──────── TEKS ANALISIS

Romantisasi Gangguan Mental mungkin terdengar seperti suatu istilah baru dalam bidang kesehatan mental. Tapi di samping itu, ternyata terdapat beberapa dampak yang dapat ditimbulkan dari fenomena tersebut, antara lain :
- Romantisasi telah membalikkan upaya yang sudah dilakukan untuk menghilangkan stigma terhadap gangguan mental.
- Pandangan masyarakat tentang gangguan mental menjadi berubah, yang mana justru mengarah kepada kesalahpahaman yang lebih besar, karena adanya misrepresentasi gangguan mental. Gangguan mental yang sebenarnya, lebih kompleks daripada apa yang ditampilkan pada media sosial.
- Romantisasi gangguan mental di media sosial dapat berujung pada maraknya fenomena self-diagnose.
Selanjutnya, mari kita membahas, Apa Itu Self-Diagnose?

────────────────
──────── KUMPULAN MATERI

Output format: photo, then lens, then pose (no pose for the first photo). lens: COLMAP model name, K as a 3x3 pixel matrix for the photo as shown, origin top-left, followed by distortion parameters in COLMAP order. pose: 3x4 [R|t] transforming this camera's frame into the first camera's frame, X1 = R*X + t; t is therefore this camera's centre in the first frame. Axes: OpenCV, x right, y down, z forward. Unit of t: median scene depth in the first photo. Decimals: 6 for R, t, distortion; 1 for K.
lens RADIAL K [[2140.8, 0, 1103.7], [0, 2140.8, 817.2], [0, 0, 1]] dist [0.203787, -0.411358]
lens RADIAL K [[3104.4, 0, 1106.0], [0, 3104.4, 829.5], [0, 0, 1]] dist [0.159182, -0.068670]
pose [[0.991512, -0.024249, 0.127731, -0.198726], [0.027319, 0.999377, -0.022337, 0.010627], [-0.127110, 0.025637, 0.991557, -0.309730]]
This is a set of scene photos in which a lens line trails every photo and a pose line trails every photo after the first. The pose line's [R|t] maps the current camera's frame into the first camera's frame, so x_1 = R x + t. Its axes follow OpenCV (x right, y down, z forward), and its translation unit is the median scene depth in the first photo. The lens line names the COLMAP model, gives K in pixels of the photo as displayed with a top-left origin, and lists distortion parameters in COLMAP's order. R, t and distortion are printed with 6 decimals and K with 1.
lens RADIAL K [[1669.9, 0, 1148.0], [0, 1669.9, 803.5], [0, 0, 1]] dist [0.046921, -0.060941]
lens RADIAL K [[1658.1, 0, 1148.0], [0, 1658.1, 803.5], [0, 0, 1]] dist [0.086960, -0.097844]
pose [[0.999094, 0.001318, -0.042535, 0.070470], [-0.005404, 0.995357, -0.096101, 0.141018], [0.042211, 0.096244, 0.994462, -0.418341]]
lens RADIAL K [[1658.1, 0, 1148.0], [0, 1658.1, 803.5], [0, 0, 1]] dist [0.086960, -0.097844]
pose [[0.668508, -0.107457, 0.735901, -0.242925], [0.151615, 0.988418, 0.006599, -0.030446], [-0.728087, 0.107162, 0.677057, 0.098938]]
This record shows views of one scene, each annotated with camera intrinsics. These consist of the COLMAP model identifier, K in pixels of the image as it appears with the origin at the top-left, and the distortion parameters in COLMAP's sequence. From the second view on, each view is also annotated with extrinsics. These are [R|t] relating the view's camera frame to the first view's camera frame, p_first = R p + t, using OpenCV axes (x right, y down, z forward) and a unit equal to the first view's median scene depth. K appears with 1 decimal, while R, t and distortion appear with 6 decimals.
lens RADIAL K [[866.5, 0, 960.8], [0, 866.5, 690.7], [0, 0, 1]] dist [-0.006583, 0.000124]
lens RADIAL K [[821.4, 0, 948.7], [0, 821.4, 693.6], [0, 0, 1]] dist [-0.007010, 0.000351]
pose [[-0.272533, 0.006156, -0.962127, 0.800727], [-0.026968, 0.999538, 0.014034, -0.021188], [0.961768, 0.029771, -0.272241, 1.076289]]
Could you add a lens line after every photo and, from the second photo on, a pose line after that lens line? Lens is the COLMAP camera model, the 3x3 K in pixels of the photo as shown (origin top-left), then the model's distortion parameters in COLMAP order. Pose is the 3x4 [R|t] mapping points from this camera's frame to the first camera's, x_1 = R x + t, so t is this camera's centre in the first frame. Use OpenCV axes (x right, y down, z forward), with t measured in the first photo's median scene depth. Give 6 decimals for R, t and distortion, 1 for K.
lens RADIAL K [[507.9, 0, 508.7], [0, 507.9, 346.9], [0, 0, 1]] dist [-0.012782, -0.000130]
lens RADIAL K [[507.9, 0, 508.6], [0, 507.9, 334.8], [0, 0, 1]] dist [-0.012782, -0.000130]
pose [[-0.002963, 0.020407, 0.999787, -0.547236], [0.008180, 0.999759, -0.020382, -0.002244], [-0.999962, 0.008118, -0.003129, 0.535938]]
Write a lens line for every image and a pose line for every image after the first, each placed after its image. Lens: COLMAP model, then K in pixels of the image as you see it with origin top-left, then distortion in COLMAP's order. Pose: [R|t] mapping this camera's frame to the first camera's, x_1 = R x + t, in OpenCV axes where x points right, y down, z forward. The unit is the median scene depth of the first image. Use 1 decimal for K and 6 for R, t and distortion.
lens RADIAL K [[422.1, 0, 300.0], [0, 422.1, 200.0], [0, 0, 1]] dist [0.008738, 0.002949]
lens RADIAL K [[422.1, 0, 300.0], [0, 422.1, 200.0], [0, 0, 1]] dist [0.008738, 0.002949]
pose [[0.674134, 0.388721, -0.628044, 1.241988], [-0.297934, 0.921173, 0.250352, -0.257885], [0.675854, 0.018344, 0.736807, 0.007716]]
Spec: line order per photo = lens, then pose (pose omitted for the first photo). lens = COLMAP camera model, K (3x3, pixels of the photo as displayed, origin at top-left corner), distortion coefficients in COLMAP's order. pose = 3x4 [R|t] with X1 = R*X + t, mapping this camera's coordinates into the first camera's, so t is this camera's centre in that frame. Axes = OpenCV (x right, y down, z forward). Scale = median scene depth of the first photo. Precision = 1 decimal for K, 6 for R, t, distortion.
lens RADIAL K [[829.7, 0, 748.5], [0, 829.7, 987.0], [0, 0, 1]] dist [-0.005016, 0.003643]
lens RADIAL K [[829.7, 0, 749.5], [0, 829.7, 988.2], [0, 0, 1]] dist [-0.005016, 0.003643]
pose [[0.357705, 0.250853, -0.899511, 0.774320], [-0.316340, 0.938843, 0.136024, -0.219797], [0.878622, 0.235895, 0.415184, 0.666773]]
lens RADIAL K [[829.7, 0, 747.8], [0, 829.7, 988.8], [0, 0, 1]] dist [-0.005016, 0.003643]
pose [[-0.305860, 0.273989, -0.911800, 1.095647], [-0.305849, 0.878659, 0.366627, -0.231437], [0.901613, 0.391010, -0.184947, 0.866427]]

────────────────

* [TUGAS 1]
Ringkaslah menjadi satu kalimat singkat poin dalam teks tentang romantisasi gangguan mental yang diawali dengan "Pandangan masyarakat tentang gangguan mental".
* [TUGAS 2]
Jawablah pertanyaan berikut berdasarkan teks tentang romantisasi gangguan mental.
(a) Upaya apa yang dibalikkan oleh romantisasi gangguan mental?
(b) Fenomena apa yang dapat menjadi marak akibat romantisasi gangguan mental di media sosial?
(c) Pertanyaan apa yang akan dibahas selanjutnya?
* [TUGAS 3]
Lanjutkan teks tentang romantisasi gangguan mental setelah kalimat terakhirnya.
Materi tidak diperlukan untuk mengerjakan tugas-tugas ini.

* [JAWABAN 1]
Misrepresentasi gangguan mental mengubah pandangan masyarakat dan justru memperbesar kesalahpahaman, karena gangguan mental sebenarnya lebih kompleks daripada yang ditampilkan di media sosial.

* [JAWABAN 2]
(a) Upaya untuk menghilangkan stigma terhadap gangguan mental.
(b) Fenomena self-diagnose.
(c) Apa itu self-diagnose?

* [JAWABAN 3]
Dalam bermedia sosial, pernahkah Anda melihat suatu informasi tentang kesehatan mental, kemudian berpikiran bahwa “Ciri-ciri gangguan mental ini cocok sama aku, kayaknya benar aku depresi deh.” Hati-hati! Karena hal tersebut dapat menjurus pada self-diagnose. Self-diagnosis (self-diagnose) merupakan diagnosis yang dilakukan oleh diri sendiri, menganggap bahwa dirinya mengalami suatu gangguan mental berdasarkan pengetahuan sendiri atau setelah terpapar informasi tentang gangguan mental tersebut. Paparan informasi tersebut biasanya didapatkan dari internet maupun media sosial. Dewasa ini, banyak anak muda di media sosial mengaku mengalami gangguan mental, padahal kemungkinan besar hal tersebut hanya hasil dari self-diagnose. Seperti sebuah penelitian oleh Maskanah dalam JoPS: Journal of Psychology Students, yang memaparkan bahwa sebagian besar responden penelitian tersebut melakukan self-diagnose setelah melihat referensi dari media sosial dan internet.
Lantas, sebenarnya mengapa orang melakukan self-diagnose? Apa yang melatarbelakangi hal tersebut? Mari kita simak lebih lanjut!
- Banyaknya informasi tentang gangguan mental yang beredar di internet maupun sosial media yang terkadang tidak memiliki dasar ilmiah, ditambah dengan rasa ingin tahu masyarakat yang begitu tinggi dan perlu cepat dipenuhi, sehingga mayoritas orang terkadang tidak memperhatikan apakah sumber informasi tersebut kredibel atau tidak.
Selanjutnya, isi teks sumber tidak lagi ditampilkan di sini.